Screening the genomes of 38 individuals diagnosed with autism or other neurodevelopmental disorders found chromosomal breakpoints and rearrangements in non-protein-coding regions that disrupted 33 genes, only 11 of which previously had been suspected in these disorders. 

 So we have a "screening" study and 22 of the 33 genes were noted for the first time and the other 11 had been "suspected." The idea of a screening study is to find possible genetic links to examine in future confirmational studies. You should do the follow-up study before making specific claims. Yet the author is quoted as follows:

"The theory that schizophrenia is a neurodevelopmental disorder has long been hypothesized, but we are just now beginning to uncover specific portions of the genetic underpinnings that may support that theory," says Talkowski. "We also found that different gene variations -- deletion, duplication or inactivation -- can result in very similar effects, while two similar changes at the same site might have very different neurodevelopmental manifestations. We suspected that the genetic causes of autism and other neurodevelopmental abnormalities are complex and likely to involve many genes, and our data support this."

 Well, your data doesn't really support this, Dr. Talkowski. It only supports it if you were to ignore the possibility of false positives and the genes you found are actually directly related to the diagnoses in question. In this case, the researchers focus on a subgroup of patients with autism and “abnormal chromosomes,” which is not typical or classical autism and already brings the research into question when extrapolating it to those without genetic abnormalities and is additionally compounded by including schizophrenia despite no obvious chromosomal abnormalities in most individuals diagnosed with schizophrenia. There is some question as to whether such cases are even looking at the same thing as classical autism and schizophrenia in individuals without chromosomal abnormalities. Furthermore, no control is used looking at a similar group of individuals with chromosomal abnormalities without autism to see if they also have similar DNA disruptions. Actually, a second and third control should also be used to determine how many individuals with autism and no structural chromosomal abnormalities have such DNA disruptions as well as a group of non-autistic individuals without chromosomal abnormalities (“normals”) with such DNA disruptions. It is not enough to just claim that such disruptions are “known to be significantly more common in autism and autism spectrum disorders.” The fact that such disruptions may or may not be more common might, in fact, be a red herring and have nothing to do with the disorder itself.
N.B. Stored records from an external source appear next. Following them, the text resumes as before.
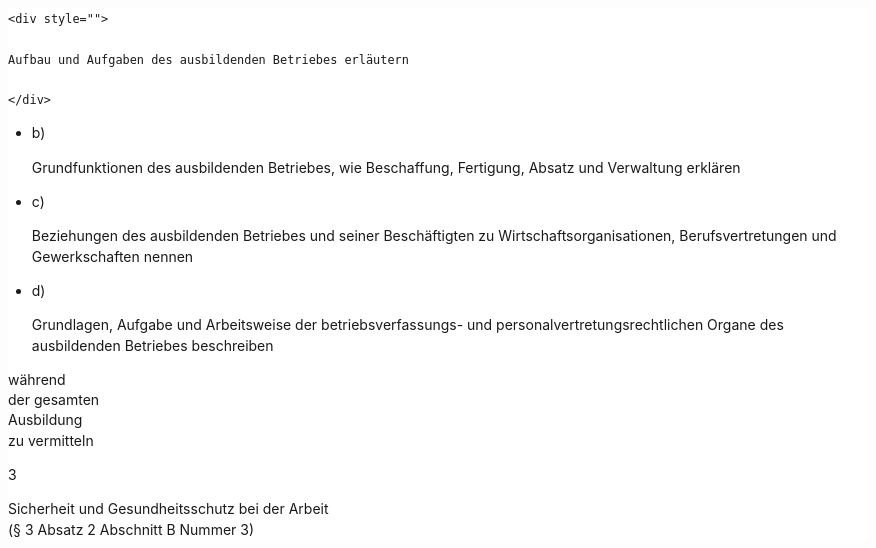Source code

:     <div style="">
    
    Aufbau und Aufgaben des ausbildenden Betriebes erläutern
    
    </div>

  - b)
    
    <div style="">
    
    Grundfunktionen des ausbildenden Betriebes, wie Beschaffung,
    Fertigung, Absatz und Verwaltung erklären
    
    </div>

  - c)
    
    <div style="">
    
    Beziehungen des ausbildenden Betriebes und seiner Beschäftigten zu
    Wirtschaftsorganisationen, Berufsvertretungen und Gewerkschaften
    nennen
    
    </div>

  - d)
    
    <div style="">
    
    Grundlagen, Aufgabe und Arbeitsweise der betriebsverfassungs- und
    personalvertretungsrechtlichen Organe des ausbildenden Betriebes
    beschreiben
    
    </div>

</td>

<td style="border-bottom: 0.5pt solid ; " colspan="2" align="left" valign="top" charoff="50">

während  
der gesamten  
Ausbildung  
zu vermitteln

</td>

</tr>

<tr>

<td style="border-right: 0.5pt solid ; border-bottom: 0.5pt solid ; " align="left" valign="top" charoff="50">

3

</td>

<td style="border-right: 0.5pt solid ; border-bottom: 0.5pt solid ; " align="left" valign="top" charoff="50">

Sicherheit und Gesundheitsschutz bei der Arbeit  
(§ 3 Absatz 2 Abschnitt B Nummer 3)

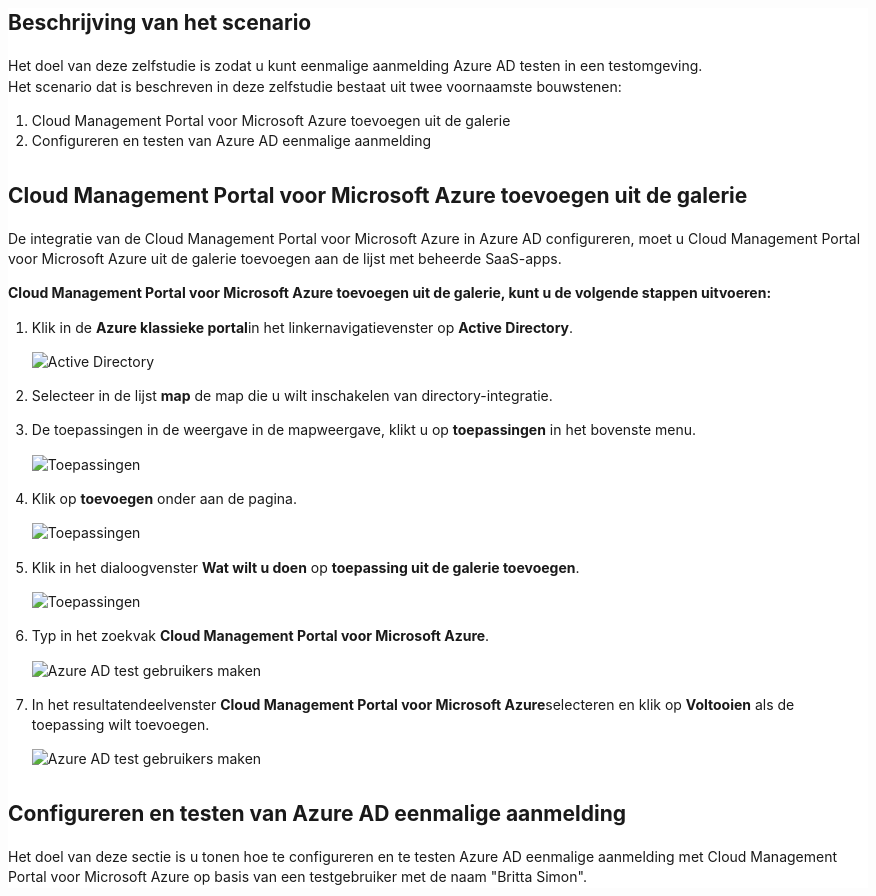 
## <a name="scenario-description"></a>Beschrijving van het scenario
Het doel van deze zelfstudie is zodat u kunt eenmalige aanmelding Azure AD testen in een testomgeving.  
Het scenario dat is beschreven in deze zelfstudie bestaat uit twee voornaamste bouwstenen:

1. Cloud Management Portal voor Microsoft Azure toevoegen uit de galerie
2. Configureren en testen van Azure AD eenmalige aanmelding


## <a name="adding-cloud-management-portal-for-microsoft-azure-from-the-gallery"></a>Cloud Management Portal voor Microsoft Azure toevoegen uit de galerie
De integratie van de Cloud Management Portal voor Microsoft Azure in Azure AD configureren, moet u Cloud Management Portal voor Microsoft Azure uit de galerie toevoegen aan de lijst met beheerde SaaS-apps.

**Cloud Management Portal voor Microsoft Azure toevoegen uit de galerie, kunt u de volgende stappen uitvoeren:**

1. Klik in de **Azure klassieke portal**in het linkernavigatievenster op **Active Directory**. 

    ![Active Directory][1]

2. Selecteer in de lijst **map** de map die u wilt inschakelen van directory-integratie.

3. De toepassingen in de weergave in de mapweergave, klikt u op **toepassingen** in het bovenste menu.

    ![Toepassingen][2]

4. Klik op **toevoegen** onder aan de pagina.

    ![Toepassingen][3]

5. Klik in het dialoogvenster **Wat wilt u doen** op **toepassing uit de galerie toevoegen**.

    ![Toepassingen][4]

6. Typ in het zoekvak **Cloud Management Portal voor Microsoft Azure**.

    ![Azure AD test gebruikers maken](./media/active-directory-saas-newsignature-tutorial/tutorial_newsignature_01.png)

7. In het resultatendeelvenster **Cloud Management Portal voor Microsoft Azure**selecteren en klik op **Voltooien** als de toepassing wilt toevoegen.

    ![Azure AD test gebruikers maken](./media/active-directory-saas-newsignature-tutorial/tutorial_newsignature_02.png)

##  <a name="configuring-and-testing-azure-ad-single-sign-on"></a>Configureren en testen van Azure AD eenmalige aanmelding
Het doel van deze sectie is u tonen hoe te configureren en te testen Azure AD eenmalige aanmelding met Cloud Management Portal voor Microsoft Azure op basis van een testgebruiker met de naam "Britta Simon".


[1]: ./media/active-directory-saas-newsignature-tutorial/tutorial_general_01.png
[2]: ./media/active-directory-saas-newsignature-tutorial/tutorial_general_02.png
[3]: ./media/active-directory-saas-newsignature-tutorial/tutorial_general_03.png
[4]: ./media/active-directory-saas-newsignature-tutorial/tutorial_general_04.png
[6]: ./media/active-directory-saas-newsignature-tutorial/tutorial_general_05.png
[10]: ./media/active-directory-saas-newsignature-tutorial/tutorial_general_06.png
[11]: ./media/active-directory-saas-newsignature-tutorial/tutorial_general_07.png
[20]: ./media/active-directory-saas-newsignature-tutorial/tutorial_general_100.png
[200]: ./media/active-directory-saas-newsignature-tutorial/tutorial_general_200.png
[201]: ./media/active-directory-saas-newsignature-tutorial/tutorial_general_201.png
[203]: ./media/active-directory-saas-newsignature-tutorial/tutorial_general_203.png
[204]: ./media/active-directory-saas-newsignature-tutorial/tutorial_general_204.png
[205]: ./media/active-directory-saas-newsignature-tutorial/tutorial_general_205.png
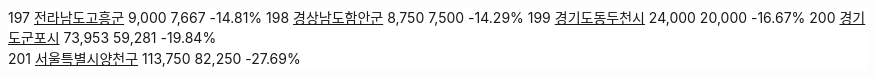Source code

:   <tr class="item">
    <td>197</td>
    <td><a href="/apt/전라남도고흥군">전라남도고흥군</a></td>
    <td>9,000</td>
    <td>7,667</td>
    <td>-14.81%</td>
  </tr>

  <tr class="item">
    <td>198</td>
    <td><a href="/apt/경상남도함안군">경상남도함안군</a></td>
    <td>8,750</td>
    <td>7,500</td>
    <td>-14.29%</td>
  </tr>

  <tr class="item">
    <td>199</td>
    <td><a href="/apt/경기도동두천시">경기도동두천시</a></td>
    <td>24,000</td>
    <td>20,000</td>
    <td>-16.67%</td>
  </tr>

  <tr class="item">
    <td>200</td>
    <td><a href="/apt/경기도군포시">경기도군포시</a></td>
    <td>73,953</td>
    <td>59,281</td>
    <td>-19.84%</td>
  </tr>

  <tr>
    <td colspan="5">
      <script async src="https://pagead2.googlesyndication.com/pagead/js/adsbygoogle.js?client=ca-pub-3485438051770037"
          crossorigin="anonymous"></script>
      <ins class="adsbygoogle"
          style="display:block; text-align:center;"
          data-ad-layout="in-article"
          data-ad-format="fluid"
          data-ad-client="ca-pub-3485438051770037"
          data-ad-slot="2046582130"></ins>
      <script>
          (adsbygoogle = window.adsbygoogle || []).push({});
      </script>
    </td>
  </tr>            
            
  <tr class="item">
    <td>201</td>
    <td><a href="/apt/서울특별시양천구">서울특별시양천구</a></td>
    <td>113,750</td>
    <td>82,250</td>
    <td>-27.69%</td>
  </tr>
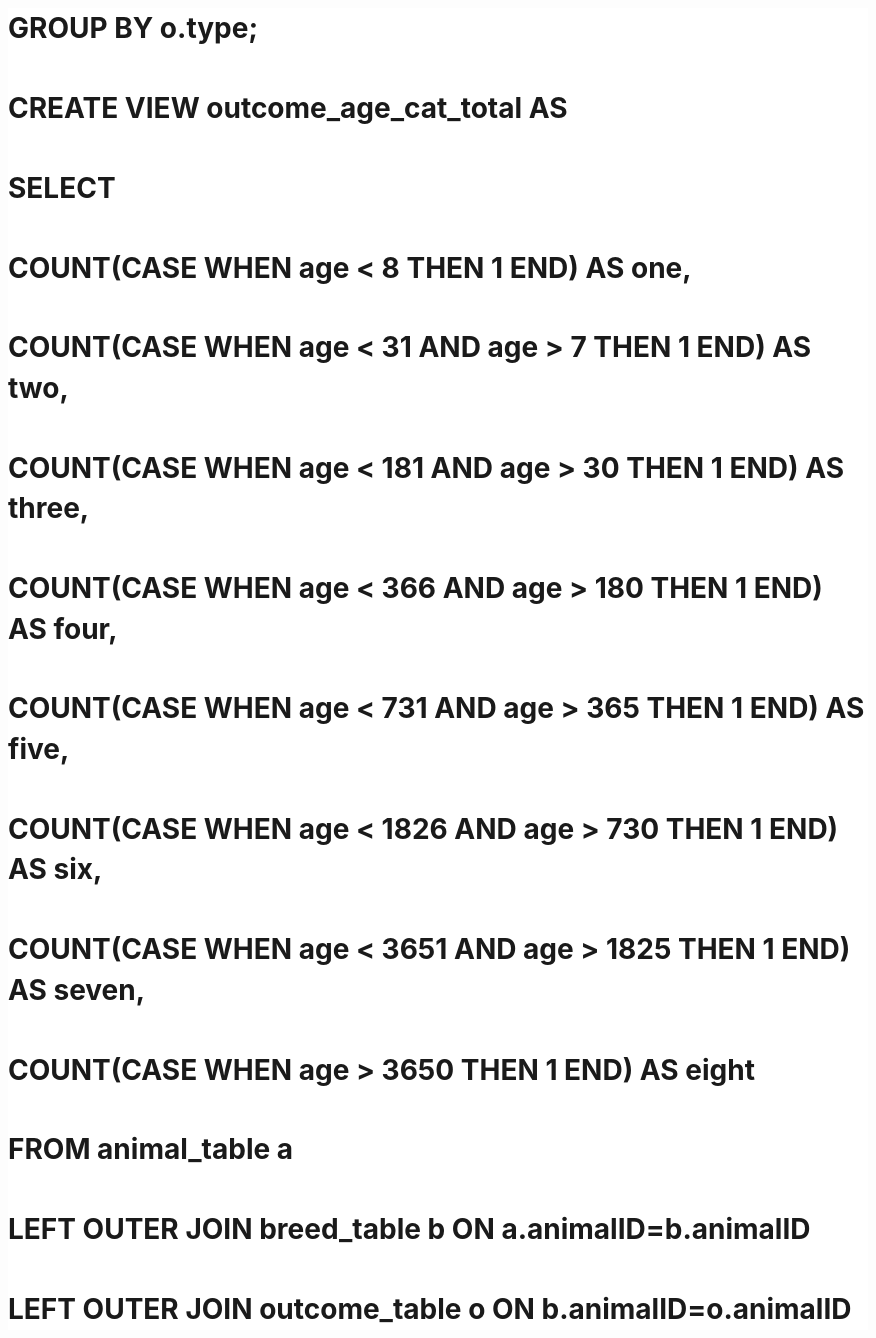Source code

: # GROUP BY o.type;

# CREATE VIEW outcome\_age\_cat\_total AS

# SELECT

#         COUNT(CASE WHEN age &lt; 8 THEN 1 END) AS one,

#         COUNT(CASE WHEN age &lt; 31 AND age &gt; 7 THEN 1 END) AS two,

#         COUNT(CASE WHEN age &lt; 181 AND age &gt; 30 THEN 1 END) AS three,

#         COUNT(CASE WHEN age &lt; 366 AND age &gt; 180 THEN 1 END) AS four,

#         COUNT(CASE WHEN age &lt; 731 AND age &gt; 365 THEN 1 END) AS five,

#         COUNT(CASE WHEN age &lt; 1826 AND age &gt; 730 THEN 1 END) AS six,

#         COUNT(CASE WHEN age &lt; 3651 AND age &gt; 1825 THEN 1 END) AS seven,

#         COUNT(CASE WHEN age &gt; 3650 THEN 1 END) AS eight

# FROM animal\_table a

# LEFT OUTER JOIN breed\_table b ON a.animalID=b.animalID

# LEFT OUTER JOIN outcome\_table o ON b.animalID=o.animalID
Such controls should be done in any of these experiments and the lack of such controls make the data impossible to analyze as anything more than random. I would venture to guess that that is, in fact the case. I would also point out to the authors that, to date, there has not been a single consistently replicated study showing a gene, genetic loci or DNA disruption (etc.) for schizophrenia. Thus, for your group to find a “significant number” of such genes is interesting and surprising, to say the least. Let me suggest that a less interesting, but more realistic headline for the results of the study would be this:

Researchers do a genetic screening that may be worthwhile for future confirmational studies.